Compass problems are often reported by ships and aircraft that cross the region and this has made some think that unusual local magnetic anomalies may exist in the area.

Other natural explanations often mentioned are severe weather, human error, and large fields of methane hydrates (a form of natural gas) on the continental shelves.

In 2014, scientists suggested that remarkable giant craters in Siberia could solve the mystery of the Bermuda Triangle and explain why planes and boasts have vanished in the region.

“There is a version that the Bermuda Triangle is a consequence of gas hydrates reactions. They start to actively decompose with methane ice turning into gas. It happens in an avalanche-like way, like a nuclear reaction, producing huge amounts of gas.That makes the ocean heat up and ships sink in its waters mixed with a huge proportion of gas. The same [method] leads to the air getting supersaturated with methane, which makes the atmosphere extremely turbulent and leads to aircraft crashes,” Russian scientist Igor Yeltsov, the deputy head of the Trofimuk Institute, said.

According to a more recent theory put forward by meteorologists, mysterious vanishings of ships and aircraft in the Bermuda triangle can be blamed on unusual hexagonal clouds.

Researchers reached this conclusion by examining imagery from a NASA satellite. When researchers measured, what was happening beneath the clouds the discovered that the sea level winds were reaching almost 170 miles an hour – powerful enough to generate waves of over 45 feet high – as ‘air bombs’ are forced to come crashing down towards the ocean. Scientists also note that these peculiar clouds have straight edges.

They also noted that the same clouds were appearing over the western tip of the Bermuda triangle, with the clouds even bigger, ranging from 20 to 55 miles across, creating 170 mph air bombs full of wind.
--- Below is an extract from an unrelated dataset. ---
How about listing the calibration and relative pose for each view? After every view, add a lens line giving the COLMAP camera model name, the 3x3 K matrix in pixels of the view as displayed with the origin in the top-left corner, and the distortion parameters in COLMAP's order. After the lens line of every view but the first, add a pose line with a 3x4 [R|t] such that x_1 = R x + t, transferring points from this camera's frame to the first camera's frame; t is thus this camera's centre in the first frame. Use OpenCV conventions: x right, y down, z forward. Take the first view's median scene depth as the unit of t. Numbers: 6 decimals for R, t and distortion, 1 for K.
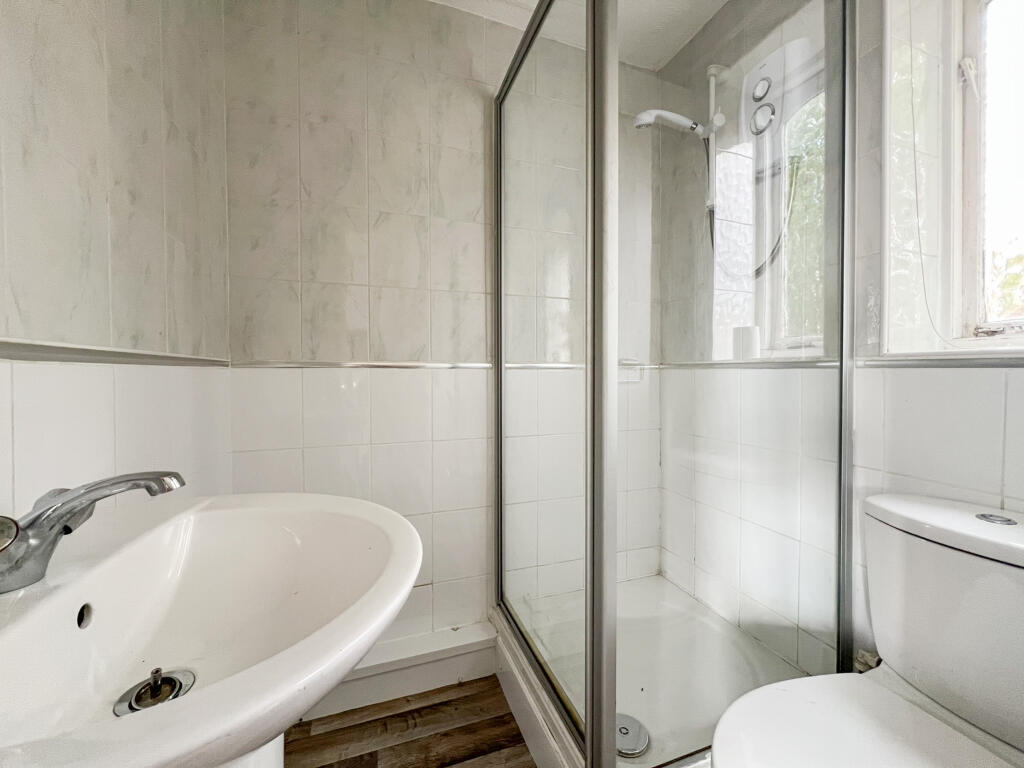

Waves inside these wind monsters can reach as high as 45 feet and the peculiar clouds have straight edges.

In an interview with the Science Channel, Dr Steve Miller, satellite meteorologist at Colorado State University said: “You don’t typically see straight edges with clouds. Most of the time, clouds are random in their distribution.

Meteorologist Randy Cerveny added: “The satellite imagery is really bizarre… These types of hexagonal shapes over the ocean are in essence air bombs. They are formed by what are called microbursts and they’re blasts of air that come down out of the bottom of a cloud and then hit the ocean and then create waves that can sometimes be massive in size as they start to interact with each other.”

The unusual hexagonal clouds may have solved the mystery of the Bermuda Triangle, but scientists still more research must be carried out before this theory can be confirmed.